As a Civil Engineering major, that means cracking the books and paying attention in class. As a pitcher pressed into starting duty in the College World Series by the injury to Eric Walker, that meant keeping the chart of the ace who toed the rubber the afternoon before him.
When it comes to exams, apparently the former is a whole lot more stressful.
“None,” Gilbert responded, asked about what kind of butterflies he was feeling the morning before starting a do-or-die game with a trip to the College World Series Finals on the line. “Compared to a Fluid (Mechanics) final, that was nothing.”
Gilbert took a one-hit shutout into the eighth inning against Oregon State Saturday as his Tigers prevailed 6-1 to move within two victories of a national championship.
The key, he insisted, was in his preparation.
Gilbert kept the pitching chart as LSU ace Alex Lange shut down the same Oregon State juggernaut the afternoon before. He studied what worked for Lange, and brilliantly put that information to use in the biggest outing of his young career.
Perhaps then it’s no wonder why both hard-throwing right handers posted mirroring stat lines: one run allowed on two hits over 7.1 splendid innings of work to earn the two victories needed to eliminate a team that’d lost just four games all year before Omaha.

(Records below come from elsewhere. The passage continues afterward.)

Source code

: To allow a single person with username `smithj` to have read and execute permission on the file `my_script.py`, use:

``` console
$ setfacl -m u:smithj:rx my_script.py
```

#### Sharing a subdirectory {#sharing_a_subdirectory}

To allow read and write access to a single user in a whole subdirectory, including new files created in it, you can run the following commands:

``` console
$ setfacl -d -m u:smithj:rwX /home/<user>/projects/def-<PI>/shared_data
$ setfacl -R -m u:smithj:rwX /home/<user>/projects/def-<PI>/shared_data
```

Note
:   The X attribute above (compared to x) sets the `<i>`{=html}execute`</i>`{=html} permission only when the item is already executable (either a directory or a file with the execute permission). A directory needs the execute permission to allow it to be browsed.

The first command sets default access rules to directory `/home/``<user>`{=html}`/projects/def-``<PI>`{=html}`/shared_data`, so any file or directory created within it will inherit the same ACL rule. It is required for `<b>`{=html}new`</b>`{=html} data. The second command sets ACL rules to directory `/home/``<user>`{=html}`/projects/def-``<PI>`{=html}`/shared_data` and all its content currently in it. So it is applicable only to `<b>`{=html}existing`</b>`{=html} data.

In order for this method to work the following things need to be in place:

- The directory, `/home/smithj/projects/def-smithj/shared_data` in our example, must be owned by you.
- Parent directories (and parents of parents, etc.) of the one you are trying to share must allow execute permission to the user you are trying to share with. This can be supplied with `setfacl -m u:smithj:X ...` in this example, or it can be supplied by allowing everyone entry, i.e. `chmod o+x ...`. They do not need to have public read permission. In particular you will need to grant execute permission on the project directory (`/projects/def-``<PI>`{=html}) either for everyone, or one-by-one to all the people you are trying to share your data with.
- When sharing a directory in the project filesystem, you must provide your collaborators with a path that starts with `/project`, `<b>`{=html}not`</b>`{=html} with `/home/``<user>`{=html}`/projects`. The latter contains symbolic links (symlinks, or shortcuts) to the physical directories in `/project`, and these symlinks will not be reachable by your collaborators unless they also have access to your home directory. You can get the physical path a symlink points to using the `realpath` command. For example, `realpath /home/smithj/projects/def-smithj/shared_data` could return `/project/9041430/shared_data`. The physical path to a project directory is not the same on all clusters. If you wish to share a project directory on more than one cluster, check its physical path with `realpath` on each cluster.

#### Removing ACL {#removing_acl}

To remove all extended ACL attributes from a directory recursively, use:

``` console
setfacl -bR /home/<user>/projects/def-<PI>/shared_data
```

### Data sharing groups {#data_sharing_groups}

“He was special,” shortstop Kramer Robertson said. “That has to be one of the greatest performances in LSU baseball history for the circumstances. Between the team that he was facing and us having a depleted pitching staff with Walker hurt. To do what he did today, it’s straight out of a movie.”
The numbers bear out just how much his preparation paid off.
From studying Lange’s outing, Gilbert knew Oregon State’s approach was to be patient early in the count and not swing at any breaking balls.
So, being the intelligent engineering student that he is, Gilbert didn’t throw any. Of the 97 pitches he threw, more than 80 percent were fastballs. He threw strike one to 17 of the 25 batters he faced, using those heaters to stay ahead in the count all afternoon.
Oregon State, like many West Coast schools, plays a brand of baseball more focused on aggressive base running than power hitting. He took them out of their game by retiring the leadoff man in all eight innings he pitched.
Between Friday and Saturday, Oregon State only put the leadoff man on base once in 18 innings — the ninth inning Saturday against Zack Hess. Steven Kwan and Nick Madrigal, the two table setters atop the Beaver order, went 1-for-13 in the two LSU victories.
“That was the key to both these games,” LSU coach Paul Mainieri said. “Those two kids are pests, and I say that in a very complimentary way. You’d love to have those guys on your team.”
Gilbert also demonstrated the awareness to take advantage of home plate umpire Greg Street was giving him.
Specifically, a few inches off the outside corner of the plate. Gilbert used Oregon State’s plate discipline against them and struck out five batters looking the first time through the order, all on fastballs on — or a bit off, as replay showed — the outside corner.
“I kind of got a feel for (the strike zone) early in the game,” Gilbert said. “He gave me a ball or two off, and I really wanted to attack with that heater away. They’re a really patient offense, and you want to get in pitcher’s counts and trust the defense behind you.”
Given the stakes, LSU would’ve gladly taken four-or-five solid innings from Gilbert and taken its chances piecing together the bridge to Hess from there. Instead he took a dominant gem into the eighth and built that bridge all by himself.
That kind of ingenuity will probably make him one heck of an engineer some time down the road. For now, it makes him the hero as LSU moves on to play for a championship.